Study 3, which included 329 participants aimed to examine whether humor’s influence on trait inferences varied in different types of relationships, such as short-term flings, long-term relationships, or potential spouses. It replicated the previous findings and also revealed that humor’s effect on creative ingenuity did not differ between imagining a date as a potential short-term or long-term partner.
However, the effect was found to be mediated by inferences of creative ingenuity, suggesting that a funny date partner is seen as skilled at creative problem-solving, which is particularly valuable in longer-term relationships.
Building on these findings, Study 4 investigated whether the influence of humor on trait inferences extended to established long-term relationships in a sample of 270 participants. The results of this study confirmed the effect of humor on creative ingenuity in both first-date and long-term relationship scenarios.

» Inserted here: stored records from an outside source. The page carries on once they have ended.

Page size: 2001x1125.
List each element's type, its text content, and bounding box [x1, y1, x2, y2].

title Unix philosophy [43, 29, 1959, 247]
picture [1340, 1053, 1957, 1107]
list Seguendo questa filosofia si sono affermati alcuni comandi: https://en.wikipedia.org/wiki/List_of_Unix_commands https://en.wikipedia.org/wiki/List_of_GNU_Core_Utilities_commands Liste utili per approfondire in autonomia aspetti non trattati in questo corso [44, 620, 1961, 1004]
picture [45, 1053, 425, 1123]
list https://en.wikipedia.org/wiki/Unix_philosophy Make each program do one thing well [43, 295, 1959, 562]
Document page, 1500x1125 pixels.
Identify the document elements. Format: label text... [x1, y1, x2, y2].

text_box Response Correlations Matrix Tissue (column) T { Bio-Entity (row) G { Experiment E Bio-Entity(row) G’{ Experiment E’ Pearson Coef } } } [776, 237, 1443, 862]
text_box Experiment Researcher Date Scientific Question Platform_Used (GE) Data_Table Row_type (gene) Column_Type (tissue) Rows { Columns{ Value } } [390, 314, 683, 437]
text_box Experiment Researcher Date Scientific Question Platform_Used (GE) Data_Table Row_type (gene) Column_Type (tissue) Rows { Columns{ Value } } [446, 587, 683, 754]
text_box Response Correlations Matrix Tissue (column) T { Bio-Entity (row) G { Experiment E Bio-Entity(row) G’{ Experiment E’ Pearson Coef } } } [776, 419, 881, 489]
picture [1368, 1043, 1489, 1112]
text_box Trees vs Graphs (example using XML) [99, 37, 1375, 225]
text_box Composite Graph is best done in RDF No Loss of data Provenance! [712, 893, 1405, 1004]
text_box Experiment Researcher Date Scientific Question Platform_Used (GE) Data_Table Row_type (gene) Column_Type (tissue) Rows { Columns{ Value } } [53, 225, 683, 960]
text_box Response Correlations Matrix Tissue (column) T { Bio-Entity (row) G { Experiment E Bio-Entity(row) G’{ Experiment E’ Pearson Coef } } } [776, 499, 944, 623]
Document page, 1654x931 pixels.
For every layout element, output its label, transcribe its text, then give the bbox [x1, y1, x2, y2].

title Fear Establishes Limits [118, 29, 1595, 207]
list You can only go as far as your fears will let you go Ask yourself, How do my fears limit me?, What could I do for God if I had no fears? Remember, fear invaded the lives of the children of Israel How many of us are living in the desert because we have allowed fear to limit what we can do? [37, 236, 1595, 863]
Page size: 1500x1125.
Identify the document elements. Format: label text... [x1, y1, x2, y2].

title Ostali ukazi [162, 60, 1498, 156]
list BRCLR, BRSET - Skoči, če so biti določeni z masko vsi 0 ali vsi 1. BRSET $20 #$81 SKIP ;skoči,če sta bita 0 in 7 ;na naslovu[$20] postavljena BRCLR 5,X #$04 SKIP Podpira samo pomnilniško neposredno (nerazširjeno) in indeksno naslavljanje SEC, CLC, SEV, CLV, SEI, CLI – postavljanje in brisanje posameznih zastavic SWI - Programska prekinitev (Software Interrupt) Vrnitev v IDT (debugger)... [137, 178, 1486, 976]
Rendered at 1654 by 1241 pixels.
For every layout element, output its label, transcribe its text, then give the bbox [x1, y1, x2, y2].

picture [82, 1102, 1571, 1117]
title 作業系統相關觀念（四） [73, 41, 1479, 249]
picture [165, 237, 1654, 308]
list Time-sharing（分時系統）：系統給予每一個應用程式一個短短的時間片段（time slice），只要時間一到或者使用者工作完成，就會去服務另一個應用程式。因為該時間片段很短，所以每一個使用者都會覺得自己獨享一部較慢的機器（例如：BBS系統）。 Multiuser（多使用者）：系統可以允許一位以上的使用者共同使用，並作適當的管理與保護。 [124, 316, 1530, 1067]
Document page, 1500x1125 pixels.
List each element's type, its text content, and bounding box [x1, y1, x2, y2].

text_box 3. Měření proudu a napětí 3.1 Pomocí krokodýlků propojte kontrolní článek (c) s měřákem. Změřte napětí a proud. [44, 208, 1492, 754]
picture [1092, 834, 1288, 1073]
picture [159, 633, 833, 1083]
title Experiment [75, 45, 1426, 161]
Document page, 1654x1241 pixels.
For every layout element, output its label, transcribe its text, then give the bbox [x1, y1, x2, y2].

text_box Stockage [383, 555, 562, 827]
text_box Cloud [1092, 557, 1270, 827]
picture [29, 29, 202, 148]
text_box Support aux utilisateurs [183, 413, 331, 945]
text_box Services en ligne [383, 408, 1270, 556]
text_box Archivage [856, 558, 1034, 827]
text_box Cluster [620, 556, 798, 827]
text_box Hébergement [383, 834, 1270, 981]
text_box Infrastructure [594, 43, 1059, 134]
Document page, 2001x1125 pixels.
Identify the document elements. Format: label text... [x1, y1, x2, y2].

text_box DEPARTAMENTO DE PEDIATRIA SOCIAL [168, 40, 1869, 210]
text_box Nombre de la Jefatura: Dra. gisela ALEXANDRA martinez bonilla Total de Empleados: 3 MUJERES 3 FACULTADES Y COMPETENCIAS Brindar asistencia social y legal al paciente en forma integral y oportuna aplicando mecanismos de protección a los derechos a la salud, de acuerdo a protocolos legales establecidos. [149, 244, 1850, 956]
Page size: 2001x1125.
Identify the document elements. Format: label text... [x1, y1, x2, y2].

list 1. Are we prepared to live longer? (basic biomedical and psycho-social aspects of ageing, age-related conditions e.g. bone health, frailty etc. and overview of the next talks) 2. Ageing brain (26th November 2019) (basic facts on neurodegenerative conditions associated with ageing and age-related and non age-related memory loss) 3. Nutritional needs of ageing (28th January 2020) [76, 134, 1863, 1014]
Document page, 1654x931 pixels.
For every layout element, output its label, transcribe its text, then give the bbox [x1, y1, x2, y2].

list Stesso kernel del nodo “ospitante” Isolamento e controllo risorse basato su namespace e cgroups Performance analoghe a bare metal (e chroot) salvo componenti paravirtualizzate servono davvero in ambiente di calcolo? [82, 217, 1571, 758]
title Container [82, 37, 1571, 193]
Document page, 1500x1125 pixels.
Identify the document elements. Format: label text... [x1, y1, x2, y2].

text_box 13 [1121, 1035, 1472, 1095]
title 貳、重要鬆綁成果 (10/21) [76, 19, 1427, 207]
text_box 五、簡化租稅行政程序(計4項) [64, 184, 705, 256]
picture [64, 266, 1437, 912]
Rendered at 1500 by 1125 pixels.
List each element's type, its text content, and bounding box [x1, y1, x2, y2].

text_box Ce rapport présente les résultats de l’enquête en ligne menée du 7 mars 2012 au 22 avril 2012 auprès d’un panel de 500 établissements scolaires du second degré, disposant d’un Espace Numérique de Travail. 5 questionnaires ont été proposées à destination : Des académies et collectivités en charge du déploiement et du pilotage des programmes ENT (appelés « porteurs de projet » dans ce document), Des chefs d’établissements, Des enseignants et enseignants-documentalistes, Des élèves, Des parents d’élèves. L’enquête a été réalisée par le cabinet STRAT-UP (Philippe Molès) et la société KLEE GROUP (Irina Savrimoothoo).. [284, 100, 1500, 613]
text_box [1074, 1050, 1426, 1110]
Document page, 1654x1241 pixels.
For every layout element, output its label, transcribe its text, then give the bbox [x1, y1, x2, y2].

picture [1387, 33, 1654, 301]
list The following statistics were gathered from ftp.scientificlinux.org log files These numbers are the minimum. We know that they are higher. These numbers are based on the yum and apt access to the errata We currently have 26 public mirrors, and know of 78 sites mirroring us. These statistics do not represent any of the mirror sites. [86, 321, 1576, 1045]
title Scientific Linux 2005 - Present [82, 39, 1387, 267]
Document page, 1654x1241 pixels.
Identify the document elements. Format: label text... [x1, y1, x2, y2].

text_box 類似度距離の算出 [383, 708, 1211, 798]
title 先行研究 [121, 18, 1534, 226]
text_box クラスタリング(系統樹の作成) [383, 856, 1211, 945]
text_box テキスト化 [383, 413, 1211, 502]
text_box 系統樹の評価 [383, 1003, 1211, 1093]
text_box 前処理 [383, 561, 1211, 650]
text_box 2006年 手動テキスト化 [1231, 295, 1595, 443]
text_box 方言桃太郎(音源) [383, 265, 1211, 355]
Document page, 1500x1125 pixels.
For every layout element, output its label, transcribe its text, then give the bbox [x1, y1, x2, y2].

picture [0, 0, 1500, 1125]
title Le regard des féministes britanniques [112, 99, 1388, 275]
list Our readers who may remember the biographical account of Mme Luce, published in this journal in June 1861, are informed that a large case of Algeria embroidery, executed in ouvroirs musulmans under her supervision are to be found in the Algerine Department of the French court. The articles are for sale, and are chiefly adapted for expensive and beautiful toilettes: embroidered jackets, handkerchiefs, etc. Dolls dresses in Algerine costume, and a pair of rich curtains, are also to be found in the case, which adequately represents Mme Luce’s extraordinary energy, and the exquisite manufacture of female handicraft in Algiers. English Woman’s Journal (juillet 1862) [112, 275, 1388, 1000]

Again, this suggests that humor serves as an indicator of creative problem-solving skills.
Study 5 took a different approach by examining how humor in online dating profiles influences trait inferences and preferences for first-date activities. In this study, 145 participants assessed online dating profiles that either included humor or were control profiles without humor. The study revealed that profiles with humor not only led to higher inferences of creativity but also increased the preference for first-date activities that benefited from creative problem-solving.
In the final study, 342 participants viewed video dating profiles where potential partners answered questions in a humorous or non-humorous manner. The study replicated the previous findings of humor’s influence on creative ingenuity. Additionally, it revealed that funny targets were rated as more socially competent, suggesting that humor may be a strategy used to communicate the desire to initiate a romantic relationship.
In summary, the six studies collectively indicate that humor plays a significant role in romantic attraction. Humor is perceived as an indicator of creative problem-solving skills, making individuals with a good sense of humor more appealing as potential partners. This effect holds true across different types of relationships, from first dates to long-term commitments, and it is not dependent on the gender of the individuals involved.
“Across all studies, funny dating partners were assumed to be more creative (in the sense of creative ingenuity) than non-funny, yet equally pleasant control partners,” Langley told PsyPost. “While there exist social norms around who is expected to be funny or who is stereotyped as funnier, when actually perceiving a funny date men and women show equal trait inferences.”
While these studies shed light on the relationship between humor and romantic attraction, they are not without limitations. One key limitation is the reliance on hypothetical scenarios and online dating profiles. Future research could explore these dynamics in real-world dating contexts to provide a more comprehensive understanding.
“These are hypothetical scenarios, simulated dating profiles, and video profiles,” Langley said. “In future work I will examine these effects in real life interactions (current relationships and in person interactions), real dating profiles, and perhaps speed dating paradigms. I look forward to extending this work into cross-cultural contexts and am highly motivated to examine these effects in LGBTQIA+ samples.”
The study, “Funny Date, Creative Mate? Unpacking the Effect of Humor on Romantic Attraction“, was authored by Erika B. Langley and Michelle N. Shiota.